--- SELECTED TEXT Enclosed Below ---

Tuesday, January 18, 2005

Welfare for the World

Here is yet another article on how cheap the US is:

Global poverty can be cut in half by 2015 and eliminated by 2025 if the world’s richest countries including the United States, Japan and Germany more than double aid to the poorest countries, hundreds of development experts concluded in a report Monday.

Oh is that all? Just double the amount the US gives now, which is multiples of anyone else? And I'm sure the editor forced the journalist to include Japan and Germany, to give the illusion of balanced reporting. But the target of the article is the US.

I have tremendous sympathy for the world's poor. That said, I cannot sign on to the welfare concept. It doesn't work. Simply giving people stuff ultimately fosters dependency, resentment and a sense of entitlement. The best way to help the world's poor is to help their countries create responsible governments so that the private sector will invest. Why the left puts so little value on economic development I'll never understand.

But trying to get the United States and the other rich nations to double or triple the amount of development assistance they give is expected to be an uphill struggle — and the target of a major lobbying effort.

Good luck trying to convince the American public to double or triple our already generous contributions. I get the sense that Americans are growing weary of the demands constantly placed upon us.

“The required doubling of annual official development assistance to $135 billion in 2006, rising to $195 billion by 2015, pales beside the wealth of high income countries — and the world’s military budget of $900 billion a year,” the report said.

The United States now spends only about 0.15 percent of its GDP on development aid, well below the 0.7 percent figure, Sachs said.

Considering the US military budget is around half the world figure, it's clear the author is complaining about us again. Spend less on the military and more on welfare for the world. Oh, and by the way, keep all your existing military commitments. Keep defending Europe for free, keep all the sea lanes open, give our soldiers and equipment to the UN for peacekeeping duties, etc. Again the expectation is for the US to do everything.

And don't you just love the calculation the NGOs use for generosity? The "0.15 percent of its GDP on development aid" nonsense? It conveniently ignores all other types of aid such as food aid, or our exceedingly generous private donations, or our military, which is more or less an international police force. The twisting and contorting that these NGOs have to go through to find a statistic that makes the US look stingy would make a gold medal winning gymnast look stiff. I wish I had a girlfriend that flexible when I was single. The fun I would have had. Sigh.

--- End of Enclosed SELECTED TEXT ---

▶ _REQUIRED ACTION A_
According to the blog post, what share of its GDP does the United States now spend on development aid?
▶ _REQUIRED ACTION B_
Quote the blog post word for word, starting with "Considering the US" and going on through "to do everything.".

--- INFORMATION SHOWN Enclosed Below ---

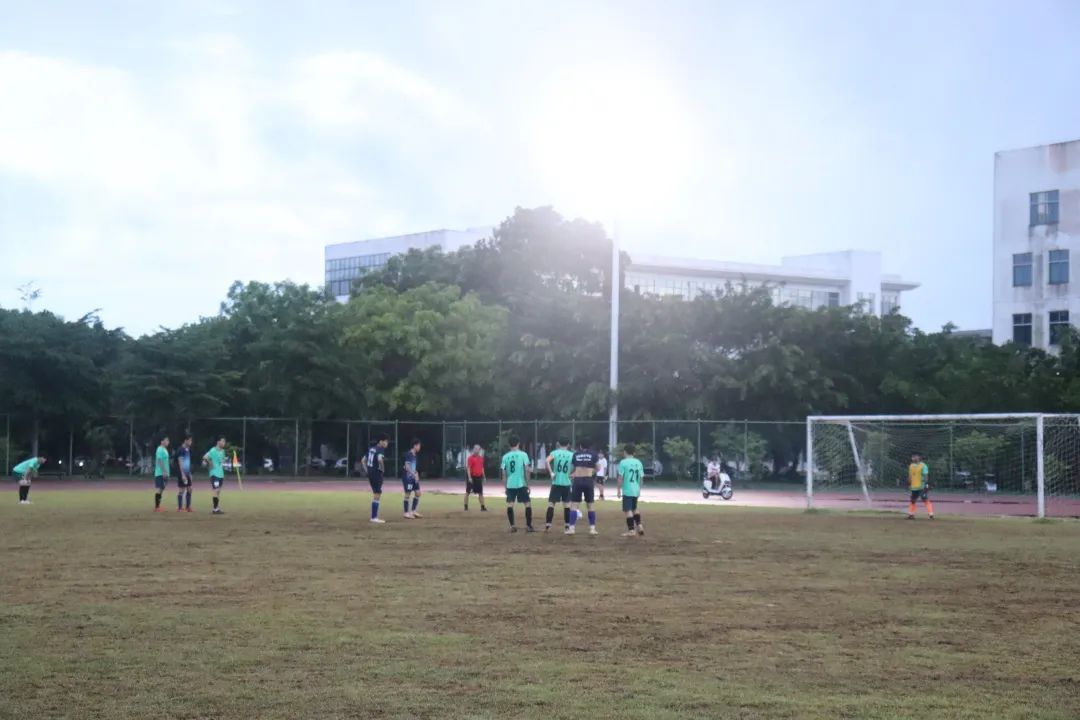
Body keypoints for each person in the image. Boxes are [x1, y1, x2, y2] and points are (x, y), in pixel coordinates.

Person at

--- End of Enclosed INFORMATION SHOWN ---

▶ _TASK RESULT A_
About 0.15 percent.

▶ _TASK RESULT B_
Considering the US military budget is around half the world figure, it's clear the author is complaining about us again. Spend less on the military and more on welfare for the world. Oh, and by the way, keep all your existing military commitments. Keep defending Europe for free, keep all the sea lanes open, give our soldiers and equipment to the UN for peacekeeping duties, etc. Again the expectation is for the US to do everything.